Ask The Cancer Experts: Susan Haines



Here's your chance to Ask the Cancer Experts, of the Princess Margaret Cancer Centre, a question. Susan Haines tackles the topic of how diet affects cancer treatment. #conquercancer
The Princess Margaret Cancer Centre is one of the Top 5 Cancer Research Centers in the world.
Ian: What sort of research as been done regarding the role of diet in cancer treatment?
We went to Susan Haines, registered dietitian at Princess Margaret Cancer Centre, to tell us how a patient's diet impacts treatments.

Haines: Thank you for your question, Ian. I'd like to start by saying nutritional status is important actually before treatment starts. The cancer patient often has malnutrition develop prior to treatments starting.

How many new patients suffer from malnutrition?
Haines: Forty-five percent. So that's almost one in two people entering the hospital having malnutrition from the start.
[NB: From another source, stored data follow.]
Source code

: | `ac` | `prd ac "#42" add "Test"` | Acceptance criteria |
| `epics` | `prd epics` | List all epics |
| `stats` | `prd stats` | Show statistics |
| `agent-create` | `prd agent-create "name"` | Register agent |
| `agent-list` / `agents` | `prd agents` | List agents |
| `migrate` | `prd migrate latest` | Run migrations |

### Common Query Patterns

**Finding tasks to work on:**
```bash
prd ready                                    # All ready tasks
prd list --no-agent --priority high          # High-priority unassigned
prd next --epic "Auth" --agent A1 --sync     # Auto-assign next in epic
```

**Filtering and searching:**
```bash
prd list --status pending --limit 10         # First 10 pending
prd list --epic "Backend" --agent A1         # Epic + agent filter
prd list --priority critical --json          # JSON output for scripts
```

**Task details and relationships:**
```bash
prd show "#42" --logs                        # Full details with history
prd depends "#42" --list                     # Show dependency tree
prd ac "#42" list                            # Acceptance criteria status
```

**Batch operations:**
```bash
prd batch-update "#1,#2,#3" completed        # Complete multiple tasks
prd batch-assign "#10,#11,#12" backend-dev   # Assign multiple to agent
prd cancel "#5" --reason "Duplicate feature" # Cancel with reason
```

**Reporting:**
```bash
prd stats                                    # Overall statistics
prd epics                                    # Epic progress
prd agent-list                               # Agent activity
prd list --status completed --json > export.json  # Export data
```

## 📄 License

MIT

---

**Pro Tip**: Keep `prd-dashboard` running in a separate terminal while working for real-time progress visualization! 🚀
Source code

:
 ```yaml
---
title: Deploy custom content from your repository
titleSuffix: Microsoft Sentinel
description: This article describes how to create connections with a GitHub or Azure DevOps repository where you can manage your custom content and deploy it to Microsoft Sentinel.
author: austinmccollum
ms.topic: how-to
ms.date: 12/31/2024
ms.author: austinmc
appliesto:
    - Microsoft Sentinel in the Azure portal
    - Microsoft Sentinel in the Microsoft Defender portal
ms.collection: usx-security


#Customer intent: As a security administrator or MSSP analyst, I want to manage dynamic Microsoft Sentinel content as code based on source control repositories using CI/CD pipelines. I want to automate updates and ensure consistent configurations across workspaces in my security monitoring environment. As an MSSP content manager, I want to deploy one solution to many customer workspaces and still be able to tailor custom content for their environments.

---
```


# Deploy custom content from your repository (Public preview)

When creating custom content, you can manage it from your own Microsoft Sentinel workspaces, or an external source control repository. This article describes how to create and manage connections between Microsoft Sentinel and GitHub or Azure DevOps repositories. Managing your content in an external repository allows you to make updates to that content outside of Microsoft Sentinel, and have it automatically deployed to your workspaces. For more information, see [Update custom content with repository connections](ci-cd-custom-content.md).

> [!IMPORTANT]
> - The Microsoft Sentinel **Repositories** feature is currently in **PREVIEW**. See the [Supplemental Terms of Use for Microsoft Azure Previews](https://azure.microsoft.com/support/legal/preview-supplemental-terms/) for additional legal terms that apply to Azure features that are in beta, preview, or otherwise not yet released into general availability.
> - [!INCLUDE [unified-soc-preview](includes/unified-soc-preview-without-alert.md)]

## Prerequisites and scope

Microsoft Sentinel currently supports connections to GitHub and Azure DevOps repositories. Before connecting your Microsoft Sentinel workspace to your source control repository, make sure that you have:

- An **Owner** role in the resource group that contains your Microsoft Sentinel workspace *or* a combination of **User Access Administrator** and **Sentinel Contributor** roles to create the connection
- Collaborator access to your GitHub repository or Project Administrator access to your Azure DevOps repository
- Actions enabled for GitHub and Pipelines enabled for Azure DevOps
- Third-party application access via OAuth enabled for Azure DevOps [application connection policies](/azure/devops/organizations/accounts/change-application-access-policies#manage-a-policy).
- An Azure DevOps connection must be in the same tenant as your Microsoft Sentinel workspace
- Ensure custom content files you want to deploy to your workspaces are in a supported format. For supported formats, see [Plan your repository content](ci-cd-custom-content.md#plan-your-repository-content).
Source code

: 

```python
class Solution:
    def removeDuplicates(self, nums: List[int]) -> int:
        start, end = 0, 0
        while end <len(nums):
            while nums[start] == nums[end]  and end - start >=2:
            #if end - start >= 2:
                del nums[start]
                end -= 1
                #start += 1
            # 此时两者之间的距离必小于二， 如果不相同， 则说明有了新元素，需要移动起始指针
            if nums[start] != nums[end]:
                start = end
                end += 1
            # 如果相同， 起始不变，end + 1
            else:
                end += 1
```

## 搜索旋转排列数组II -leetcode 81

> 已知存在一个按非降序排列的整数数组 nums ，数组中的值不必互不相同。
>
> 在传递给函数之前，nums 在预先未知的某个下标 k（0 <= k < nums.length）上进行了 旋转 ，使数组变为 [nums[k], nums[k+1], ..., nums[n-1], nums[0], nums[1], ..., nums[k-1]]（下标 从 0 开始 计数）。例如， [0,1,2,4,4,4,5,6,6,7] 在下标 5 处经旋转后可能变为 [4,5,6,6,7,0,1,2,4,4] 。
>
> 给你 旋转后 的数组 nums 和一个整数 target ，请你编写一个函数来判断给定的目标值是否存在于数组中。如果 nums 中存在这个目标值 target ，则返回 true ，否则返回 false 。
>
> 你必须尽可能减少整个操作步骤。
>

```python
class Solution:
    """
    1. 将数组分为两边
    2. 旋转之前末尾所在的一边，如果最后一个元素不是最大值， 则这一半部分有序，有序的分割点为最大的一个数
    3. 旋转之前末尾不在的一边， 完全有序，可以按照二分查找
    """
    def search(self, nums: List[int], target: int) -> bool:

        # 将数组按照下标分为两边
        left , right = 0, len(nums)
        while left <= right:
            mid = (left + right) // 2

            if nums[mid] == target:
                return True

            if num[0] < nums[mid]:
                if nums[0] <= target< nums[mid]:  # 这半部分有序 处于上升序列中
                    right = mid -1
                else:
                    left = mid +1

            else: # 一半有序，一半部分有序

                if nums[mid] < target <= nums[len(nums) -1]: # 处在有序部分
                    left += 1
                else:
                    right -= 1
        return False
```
How is a patient's diet impacted during treatment?
Haines: Simples things, like having meals interrupted by the need to have a test done, or a procedure. Other things like a patient being weak and tired, being unable to access their meal tray, unable to reach it. 

How can this be improved?
Haines: There is plenty of research that shows having a dietitian involved in the nutritional management of a cancer patient is beneficial. 

What is being done at The Princess Margaret?
Haines: This is a new program that we're in the middle of implementing, which is a meal assistance program using volunteers. So when a patient has difficulty opening packages, difficulty accessing their tray, there's a volunteer available to them. We're hoping that it becomes successful and leads to better nourishment for our patients.